### [Material for this task]
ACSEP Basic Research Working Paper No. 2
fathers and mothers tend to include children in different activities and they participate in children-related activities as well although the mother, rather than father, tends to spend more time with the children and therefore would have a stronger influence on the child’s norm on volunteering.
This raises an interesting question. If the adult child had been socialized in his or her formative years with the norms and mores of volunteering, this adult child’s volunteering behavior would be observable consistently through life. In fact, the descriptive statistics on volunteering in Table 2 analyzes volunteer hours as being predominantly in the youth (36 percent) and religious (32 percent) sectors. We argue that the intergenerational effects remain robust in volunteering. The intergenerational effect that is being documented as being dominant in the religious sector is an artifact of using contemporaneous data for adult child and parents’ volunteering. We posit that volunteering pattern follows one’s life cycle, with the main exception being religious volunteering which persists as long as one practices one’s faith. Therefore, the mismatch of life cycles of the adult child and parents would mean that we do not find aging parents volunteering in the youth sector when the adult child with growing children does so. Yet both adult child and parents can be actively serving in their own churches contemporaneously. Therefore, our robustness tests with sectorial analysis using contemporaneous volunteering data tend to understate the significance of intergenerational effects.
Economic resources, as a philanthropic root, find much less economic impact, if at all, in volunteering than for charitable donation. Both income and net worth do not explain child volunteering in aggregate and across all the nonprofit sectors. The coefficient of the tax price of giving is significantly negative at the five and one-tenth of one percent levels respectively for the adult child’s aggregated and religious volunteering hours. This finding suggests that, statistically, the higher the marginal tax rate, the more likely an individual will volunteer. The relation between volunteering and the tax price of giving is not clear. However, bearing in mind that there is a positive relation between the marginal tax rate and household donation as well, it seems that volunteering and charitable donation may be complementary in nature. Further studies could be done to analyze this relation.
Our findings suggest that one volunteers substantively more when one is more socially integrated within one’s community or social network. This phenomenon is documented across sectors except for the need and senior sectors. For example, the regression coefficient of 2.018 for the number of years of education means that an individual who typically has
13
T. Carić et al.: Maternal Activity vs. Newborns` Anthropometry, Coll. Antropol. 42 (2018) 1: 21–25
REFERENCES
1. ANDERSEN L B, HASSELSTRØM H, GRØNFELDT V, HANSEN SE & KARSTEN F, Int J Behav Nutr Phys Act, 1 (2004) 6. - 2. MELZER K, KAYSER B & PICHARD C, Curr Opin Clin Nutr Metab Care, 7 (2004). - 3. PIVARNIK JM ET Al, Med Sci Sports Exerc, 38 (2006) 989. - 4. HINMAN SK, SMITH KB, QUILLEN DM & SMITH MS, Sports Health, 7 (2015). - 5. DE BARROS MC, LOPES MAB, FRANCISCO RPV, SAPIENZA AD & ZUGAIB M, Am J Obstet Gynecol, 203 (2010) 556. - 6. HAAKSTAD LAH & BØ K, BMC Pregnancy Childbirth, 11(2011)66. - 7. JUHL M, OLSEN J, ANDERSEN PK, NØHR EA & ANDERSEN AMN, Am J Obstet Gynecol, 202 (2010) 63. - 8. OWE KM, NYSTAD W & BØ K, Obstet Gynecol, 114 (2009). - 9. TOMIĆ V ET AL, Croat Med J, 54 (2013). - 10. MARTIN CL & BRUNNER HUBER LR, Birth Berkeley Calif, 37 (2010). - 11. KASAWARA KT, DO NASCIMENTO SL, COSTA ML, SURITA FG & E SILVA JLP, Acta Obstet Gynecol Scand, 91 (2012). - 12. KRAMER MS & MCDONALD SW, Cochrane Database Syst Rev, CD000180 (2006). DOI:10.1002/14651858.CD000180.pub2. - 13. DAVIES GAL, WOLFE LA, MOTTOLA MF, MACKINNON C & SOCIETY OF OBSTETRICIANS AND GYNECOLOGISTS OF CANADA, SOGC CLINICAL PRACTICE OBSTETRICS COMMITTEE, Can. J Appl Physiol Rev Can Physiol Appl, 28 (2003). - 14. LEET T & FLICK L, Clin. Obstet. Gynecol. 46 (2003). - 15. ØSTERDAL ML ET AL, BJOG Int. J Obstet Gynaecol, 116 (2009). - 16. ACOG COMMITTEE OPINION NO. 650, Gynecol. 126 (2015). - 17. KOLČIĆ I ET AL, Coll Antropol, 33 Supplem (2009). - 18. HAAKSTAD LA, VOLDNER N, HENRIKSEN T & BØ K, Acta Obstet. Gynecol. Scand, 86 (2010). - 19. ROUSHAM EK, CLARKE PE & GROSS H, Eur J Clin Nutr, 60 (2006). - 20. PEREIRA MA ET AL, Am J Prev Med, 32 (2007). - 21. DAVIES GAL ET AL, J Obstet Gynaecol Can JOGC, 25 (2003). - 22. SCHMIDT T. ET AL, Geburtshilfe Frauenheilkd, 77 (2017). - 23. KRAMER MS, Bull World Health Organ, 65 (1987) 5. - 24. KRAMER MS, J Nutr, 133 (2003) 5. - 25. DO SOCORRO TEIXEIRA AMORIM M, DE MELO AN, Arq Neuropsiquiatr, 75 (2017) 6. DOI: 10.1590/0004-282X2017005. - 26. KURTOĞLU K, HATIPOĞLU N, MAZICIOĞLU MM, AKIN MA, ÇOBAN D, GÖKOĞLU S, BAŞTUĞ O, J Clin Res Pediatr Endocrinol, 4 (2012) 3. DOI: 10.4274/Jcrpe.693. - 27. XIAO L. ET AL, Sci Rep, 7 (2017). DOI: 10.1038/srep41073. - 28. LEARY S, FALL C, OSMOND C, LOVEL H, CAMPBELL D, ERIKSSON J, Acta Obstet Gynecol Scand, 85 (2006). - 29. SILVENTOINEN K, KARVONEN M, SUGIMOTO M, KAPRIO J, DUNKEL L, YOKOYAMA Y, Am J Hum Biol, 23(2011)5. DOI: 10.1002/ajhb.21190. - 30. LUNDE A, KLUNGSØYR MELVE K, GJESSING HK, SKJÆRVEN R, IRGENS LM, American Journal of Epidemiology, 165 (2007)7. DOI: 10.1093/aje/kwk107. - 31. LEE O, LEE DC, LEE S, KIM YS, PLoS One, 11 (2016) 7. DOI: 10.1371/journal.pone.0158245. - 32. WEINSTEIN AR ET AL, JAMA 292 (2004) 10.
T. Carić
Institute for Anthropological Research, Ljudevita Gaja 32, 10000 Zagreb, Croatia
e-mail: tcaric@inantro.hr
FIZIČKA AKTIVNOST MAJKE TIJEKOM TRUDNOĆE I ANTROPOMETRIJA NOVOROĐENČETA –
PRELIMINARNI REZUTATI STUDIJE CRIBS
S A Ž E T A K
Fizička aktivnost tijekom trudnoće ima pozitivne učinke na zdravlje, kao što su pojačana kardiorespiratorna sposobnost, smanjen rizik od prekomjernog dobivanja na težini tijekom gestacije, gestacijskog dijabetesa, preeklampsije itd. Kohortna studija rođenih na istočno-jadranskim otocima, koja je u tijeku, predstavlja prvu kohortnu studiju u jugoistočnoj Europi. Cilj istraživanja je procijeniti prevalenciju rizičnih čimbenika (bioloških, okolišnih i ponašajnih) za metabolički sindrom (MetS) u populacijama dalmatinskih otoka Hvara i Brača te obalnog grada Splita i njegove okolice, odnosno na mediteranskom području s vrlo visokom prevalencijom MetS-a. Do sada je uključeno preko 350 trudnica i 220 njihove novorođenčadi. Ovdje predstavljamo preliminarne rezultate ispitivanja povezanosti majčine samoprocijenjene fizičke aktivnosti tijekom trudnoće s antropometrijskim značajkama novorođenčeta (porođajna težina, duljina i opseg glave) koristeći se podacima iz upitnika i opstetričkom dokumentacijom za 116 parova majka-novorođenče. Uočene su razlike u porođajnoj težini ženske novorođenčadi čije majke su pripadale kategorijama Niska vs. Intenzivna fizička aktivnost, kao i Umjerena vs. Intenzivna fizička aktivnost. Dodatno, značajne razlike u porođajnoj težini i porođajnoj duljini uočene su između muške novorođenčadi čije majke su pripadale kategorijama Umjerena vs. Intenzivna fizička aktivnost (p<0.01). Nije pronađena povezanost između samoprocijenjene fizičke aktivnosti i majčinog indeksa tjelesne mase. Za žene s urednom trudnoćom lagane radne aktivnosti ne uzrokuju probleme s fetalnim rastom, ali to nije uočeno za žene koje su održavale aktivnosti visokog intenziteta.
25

### [Exercise requirements]
Repeat, word for word, the lines from the opening of the material through the line containing "This raises an".

### [Reply]
ACSEP Basic Research Working Paper No. 2
fathers and mothers tend to include children in different activities and they participate in children-related activities as well although the mother, rather than father, tends to spend more time with the children and therefore would have a stronger influence on the child’s norm on volunteering.
This raises an interesting question. If the adult child had been socialized in his or her formative years with the norms and mores of volunteering, this adult child’s volunteering behavior would be observable consistently through life. In fact, the descriptive statistics on volunteering in Table 2 analyzes volunteer hours as being predominantly in the youth (36 percent) and religious (32 percent) sectors. We argue that the intergenerational effects remain robust in volunteering. The intergenerational effect that is being documented as being dominant in the religious sector is an artifact of using contemporaneous data for adult child and parents’ volunteering. We posit that volunteering pattern follows one’s life cycle, with the main exception being religious volunteering which persists as long as one practices one’s faith. Therefore, the mismatch of life cycles of the adult child and parents would mean that we do not find aging parents volunteering in the youth sector when the adult child with growing children does so. Yet both adult child and parents can be actively serving in their own churches contemporaneously. Therefore, our robustness tests with sectorial analysis using contemporaneous volunteering data tend to understate the significance of intergenerational effects.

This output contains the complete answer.